Compaction requests and workers can be assigned to pools. A worker assigned to a specific pool will only process compaction requests in that pool. Workers and compaction requests without pool assignment are implicitly belong to the default pool. The pooling concept allows fine tuning of processing compaction requests. For example it is possible to create a pool name ‘high priority compaction’, assign some frequently modified tables to it, and dedicate a set of workers to this pool. As a result, the compaction requests for these tables will be immediately picked up by the dedicated workers, even if there are several other compaction requests (enqueued earlier) in the default queue.

Pool assignment

Compaction requests can be assigned to pools in three different ways.

Automatic pool assignment

Databases, tables and partitions can be assigned to compaction pools through the

hive.compactor.worker.pool={pool_name}

Database/Table property. If the property is set on Database level, it applies to all tables and partitions. The pool also can be assigned on a table/partition level, in this case it overrides the Database level value (if set).
If any of the above is set, it is used by the Initiator during the creation of the compaction requests.

Manual pool assignment

The compaction request also can be assigned to a pool by using the ALTER TABLE COMPACT command (E.g. manual compaction). If provided, this value overrides the hive.compactor.worker.pool value on any level.

ALTER TABLE COMPACT table_name POOL 'pool_name';

Implicit pool assignment

Tables, partitions and manual compaction requests without specified pool name are implicitly assigned to the default pool.

Pool timeout

If a compaction request is not processed by any of the labeled pools within a predefined period, it falls back to the default pool. The timeout can be set through the

hive.compactor.worker.pool.timeout

configuration property. This approach is to cover the following use cases:

The request is accidentally assigned to a non-existent pool. (E.g.: Typo in the pool name when issuing an ALTER TABLE COMPACT command.
Typo in the DB or table property used by the initiator to create compaction requests.
A HS2 instance is stopped due to a scaledown or schedule, and its pending compaction requests still should be processed.

The timeout can be disabled by setting the configuration property to 0.

Labeled worker pools

The labeled worker pools can be defined through the

hive.compactor.worker.{poolname}.threads={thread_count}

configuration setting.
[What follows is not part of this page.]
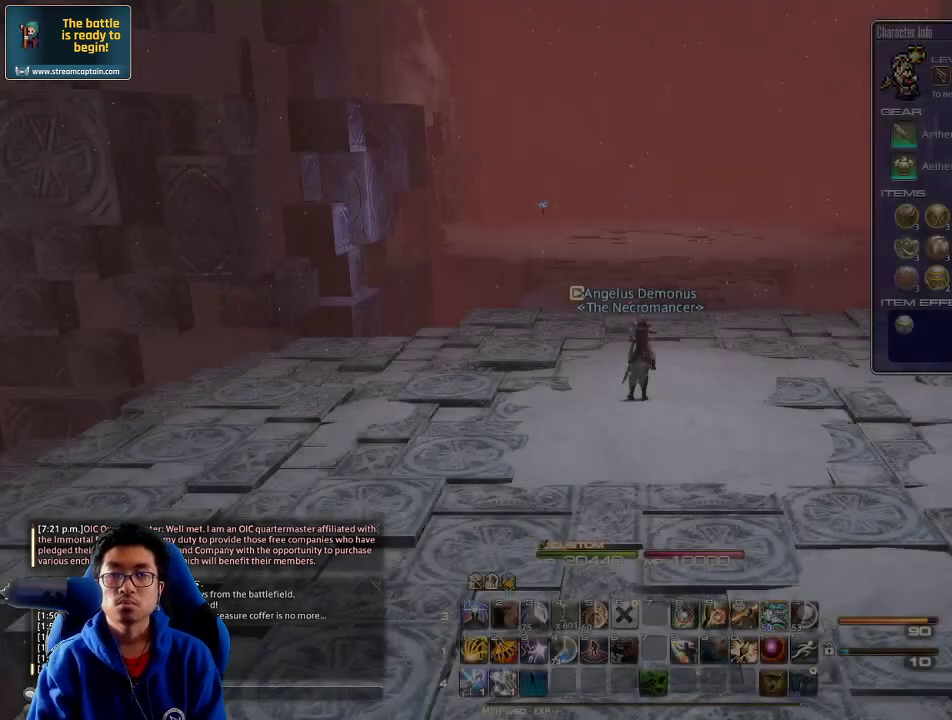
Gameplay with keyboard; each line is a JSON object with the keys held at the frame after it. "events" lists presses ("down") and releases ("up") of ".", "/", "0", "1", "2", "3", "4", "5", "6", "7", "8", "9", "a", "alt_l", "alt_r", "b", "backslash", "backspace", "c", "caps_lock", "comma", "ctrl_l", "ctrl_r", "d", "down", "e", "equals", "escape", "f", "f1", "f10", "f11", "f12", "f2", "f3", "f4", "f5", "f6", "f7", "f8", "f9", "g", "h", "i", "j", "k", "l", "lbracket", "left", "m", "minus", "n", "o", "p", "q", "quote", "r", "rbracket", "return", "right", "s", "semicolon", "shift_l", "shift_r", "space", "super", "t", "tab", "tilde", "u", "up", "v", "w", "x", "y" and "z" between this image and that frame as [ms after this image, input, new state], when the widget could be followed in between. No other keys are recorded. Mouse input is not recorded.
{"keys": ["rbracket", "w"], "events": [[367, "w", "down"], [500, "rbracket", "down"]]}
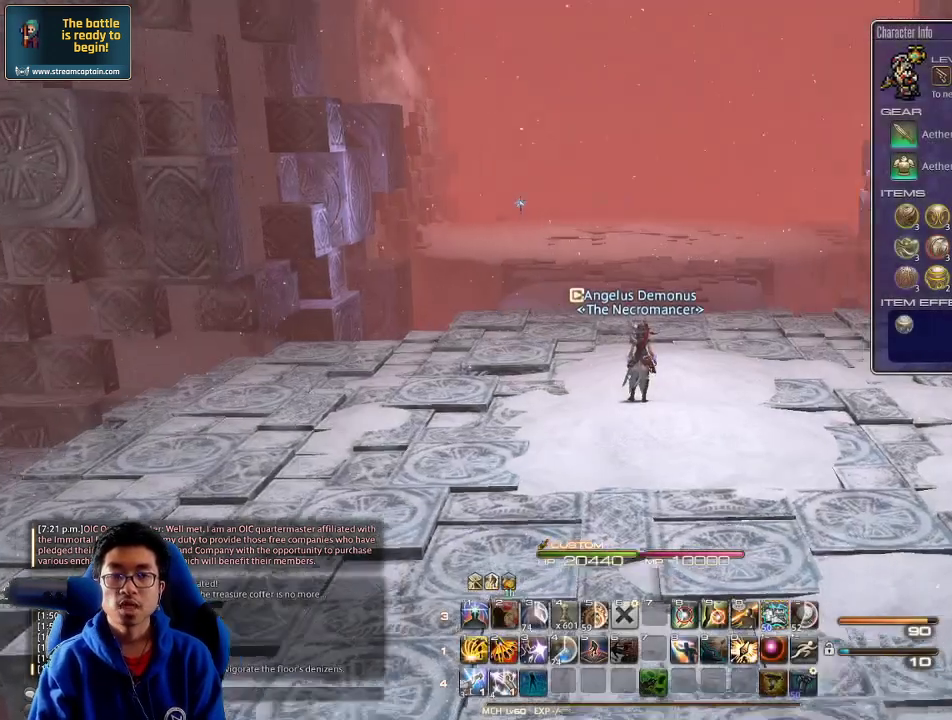
{"keys": ["rbracket", "w"], "events": [[100, "lbracket", "down"], [234, "lbracket", "up"]]}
Please note that in this case the configuration key is also dynamic.

Default pool

The default pool is responsible for processing the non-labeled and timed-out compaction requests. On a cluster-wide level, at least 1 worker thread on at least one node should be assigned to the default pool, otherwise compaction requests may never be processed.

Worker allocation

The already existing hive.compactor.worker.threads configuration value holds the maximum number of worker threads. The worker allocation happens as follows:

Labeled pools are initialized in a sequential manner with random ordering.
Each pool decreases the number of available workers by its own worker count.
If the number of assignable workers is less than the configured one, the pool size will be adjusted (In other words: if the requested pool size is 5 but there are only 3 workers remaining, than the pool size will be decreased to 3).
If the number of assignable workers is 0, the pool won’t be initialized.
All remaining workers not used up by the labeled pools, are assigned to the default pool.

The worker allocation can be configured per HS2 instance.